If you’re mean to Swift, she’ll write a song about you. That’s one of the reasons she is so popular. She has spent years encouraging fans to decode her barely veiled lyrics for her latest culprit, be it a bad boyfriend or the other woman or Kim Kardashian. One could argue that a key factor in her endurance as a popstar is in the way she’s made her work into a diary of sorts and invited listeners to enjoy the dopamine hit of being BFF-adjacent to their idol. You feel her heartache, her spite, her triumph. As fandoms splinter into ever-more hostile divisions and make attacking the perceived enemy a full-time job, Swift was always adding fuel to the fire. What is ‘Bad Blood’ if not a giant F-you to Katy Perry, and signal for her fans to make the same kind of drama?

When I wrote my piece about my distaste for fandom becoming an endless numbers game, I wasn’t specifically thinking about Swift. This is a problem that has taken over every area of the entertainment industry. Still, Swift is probably the most thorough and ruthless example of this perpetual hunt for victory, both with herself and her fans. You don’t do dozens of album variants, often with region-specific bonuses, unless you’re trying to game the charts.
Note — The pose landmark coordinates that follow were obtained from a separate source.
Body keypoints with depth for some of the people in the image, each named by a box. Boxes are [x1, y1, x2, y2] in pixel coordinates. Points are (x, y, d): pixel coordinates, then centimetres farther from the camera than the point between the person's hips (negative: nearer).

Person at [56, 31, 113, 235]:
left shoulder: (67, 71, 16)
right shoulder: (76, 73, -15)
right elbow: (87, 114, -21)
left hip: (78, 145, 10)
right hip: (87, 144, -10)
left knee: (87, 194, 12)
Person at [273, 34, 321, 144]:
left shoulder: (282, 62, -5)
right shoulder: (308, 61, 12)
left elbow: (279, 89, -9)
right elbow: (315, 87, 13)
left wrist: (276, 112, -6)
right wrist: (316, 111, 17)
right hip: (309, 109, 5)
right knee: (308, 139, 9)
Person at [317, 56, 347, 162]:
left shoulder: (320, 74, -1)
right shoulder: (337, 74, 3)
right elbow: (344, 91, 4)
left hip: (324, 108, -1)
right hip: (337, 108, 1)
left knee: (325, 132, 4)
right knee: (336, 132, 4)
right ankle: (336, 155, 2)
Your fans don’t exhaustively argue about your corporate glories unless that’s something you’re pushing onto them via your business practices.

In a very controversial piece for Defector, Kelsey McKinney wrote that Swift’s insatiable capitalistic drive has turned her art into a transparent vehicle for endless profit. ‘Swift clearly cared more about producing something—anything—that could be sold for profit than about making an album worth buying. It’s not an album. It’s a product for sale, and it sounds like one.’ As McKinney argued, no good art comes from greed, quoting Oli Mould who asserted, ‘Being creative today means seeing the world around you as a resource to fuel your inner entrepreneur.’ This is the part that stuck with me in regards to Swift. When the endless hustle for bigger numbers, for more sales and more fans spending thousands of dollars on the same thing over and over again becomes your focus, how could the work not suffer? Moreover, how could you not look like anything other than the big bad wolf?
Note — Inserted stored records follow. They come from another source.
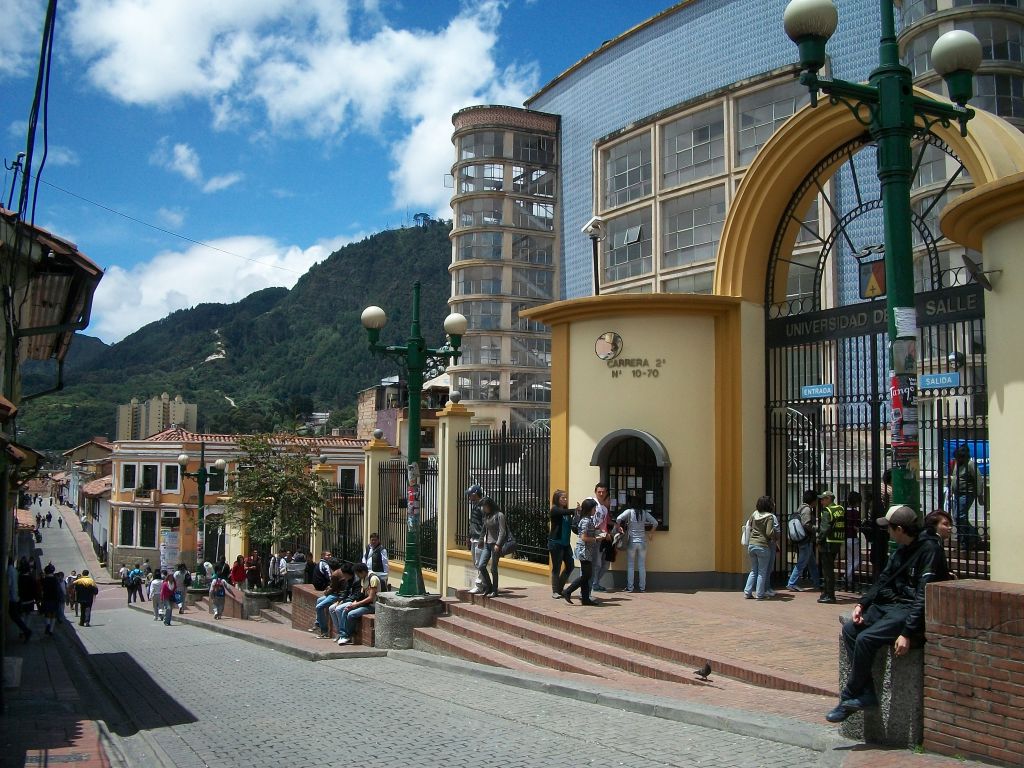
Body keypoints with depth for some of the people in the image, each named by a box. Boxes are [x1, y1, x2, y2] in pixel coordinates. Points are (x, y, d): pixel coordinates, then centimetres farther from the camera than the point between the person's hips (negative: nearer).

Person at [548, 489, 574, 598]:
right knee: (557, 567, -1)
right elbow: (567, 512, -26)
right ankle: (555, 591, 9)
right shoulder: (555, 510, -7)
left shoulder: (565, 513, 12)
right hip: (556, 543, -7)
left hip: (565, 543, 7)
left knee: (570, 566, 5)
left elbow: (573, 526, 2)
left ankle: (560, 588, 21)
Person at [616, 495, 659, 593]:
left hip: (631, 542, -2)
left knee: (630, 565, 6)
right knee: (642, 566, 9)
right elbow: (655, 523, 1)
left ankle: (629, 587, 6)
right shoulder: (644, 513, 1)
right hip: (642, 542, 2)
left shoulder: (629, 511, -8)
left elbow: (618, 519, -21)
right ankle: (642, 587, 11)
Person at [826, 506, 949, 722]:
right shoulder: (903, 550, 13)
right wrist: (862, 604, 3)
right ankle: (867, 693, -7)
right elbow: (883, 581, 17)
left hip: (911, 611, -10)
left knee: (866, 639, -23)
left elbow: (924, 597, -21)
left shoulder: (929, 549, -16)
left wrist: (908, 633, -25)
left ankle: (850, 698, -8)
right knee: (850, 629, -4)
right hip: (891, 605, 10)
Swift could get away with a lot more on this album had it been an introspective affair, but as many critics noted, it’s as deep as a feather duster. Her songs about how fame isn’t all it’s cracked up to be feel repetitive, and her odes to fiancé Travis Kelce can’t make the cringe charming (‘Wood’? Really?!) I’m not a Swift fan, but I am inclined to agree with those negative reviews that describe this as a cycle of content more than an outpouring of art. This is a ceaseless battle for dominance from someone so comfortably at the top that it’s a miracle she can even see the ground. One wonders if her obscenely monied life and intense brand maintenance mean that she’s lost touch with the mundanities and dreams that made her music so appealing. No wonder she clings to them if the only alternative is rich people nonsense. There aren’t a lot of songs to be mined from being in the private box at Chiefs games.
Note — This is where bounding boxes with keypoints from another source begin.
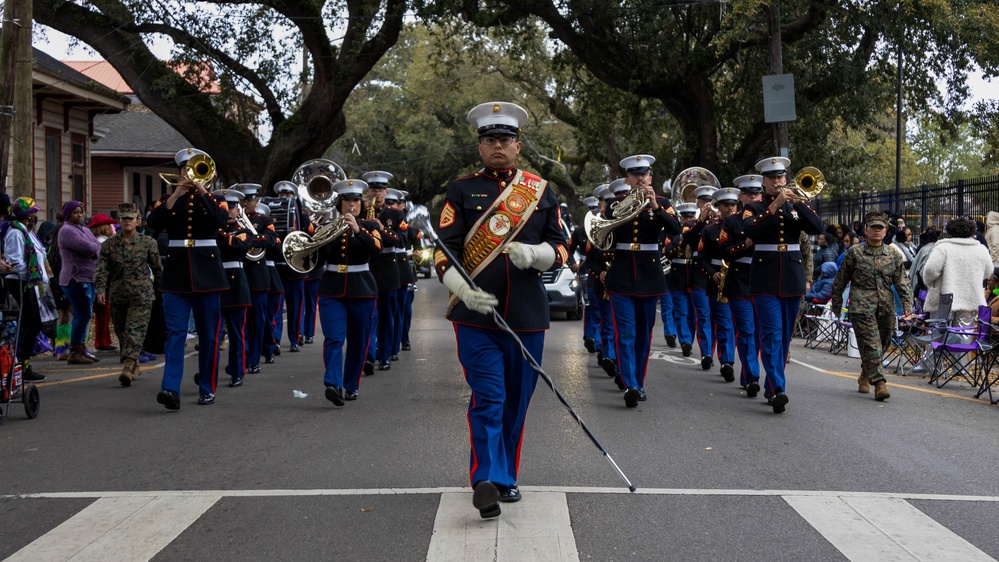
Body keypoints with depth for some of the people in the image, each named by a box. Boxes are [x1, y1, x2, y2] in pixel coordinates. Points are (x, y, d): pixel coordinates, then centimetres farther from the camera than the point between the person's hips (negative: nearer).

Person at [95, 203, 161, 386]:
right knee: (122, 332, 11)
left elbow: (157, 268, 9)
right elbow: (102, 269, 1)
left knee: (135, 330, -16)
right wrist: (101, 289, -13)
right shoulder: (108, 244, 6)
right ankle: (134, 368, 25)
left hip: (141, 296, -3)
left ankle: (128, 367, -26)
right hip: (117, 296, 3)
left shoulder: (148, 243, 3)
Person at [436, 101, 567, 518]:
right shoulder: (461, 191, 5)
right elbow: (444, 249, -2)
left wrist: (535, 254, -12)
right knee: (488, 398, -10)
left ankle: (506, 476, 23)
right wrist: (464, 289, -19)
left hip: (527, 316, 3)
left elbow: (561, 249, 11)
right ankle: (487, 480, -14)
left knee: (516, 401, 10)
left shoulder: (541, 191, 11)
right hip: (476, 313, -2)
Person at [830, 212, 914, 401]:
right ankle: (879, 383, -16)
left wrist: (908, 306, -4)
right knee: (871, 344, -13)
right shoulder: (855, 253, 1)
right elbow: (841, 280, 8)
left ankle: (865, 376, 32)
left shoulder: (893, 255, 9)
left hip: (886, 307, 4)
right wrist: (837, 304, 9)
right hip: (862, 306, -4)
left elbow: (902, 282, 7)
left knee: (883, 344, 11)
On Brat, Charli sang ‘girl, so confusing,’ about her insecurities regarding another popstar to whom she was often compared. Everyone figured out it was about Lorde. When Charli sent the lyrics to Lorde, she got a reply in the form of a very personal verse about Lorde’s own troubles and how much it sucks to be in a business where women are expected to be forever at odds. It led to a remix and one of the most interesting and joyous songs of 2024. Here were two beloved artists laying their hearts on the table and finding resolution through collaboration, and it was amazing. You can’t help but wonder what it would be like had Taylor asked Charli to work it out on the remix. Holding out a hand requires a bit more work than punching down.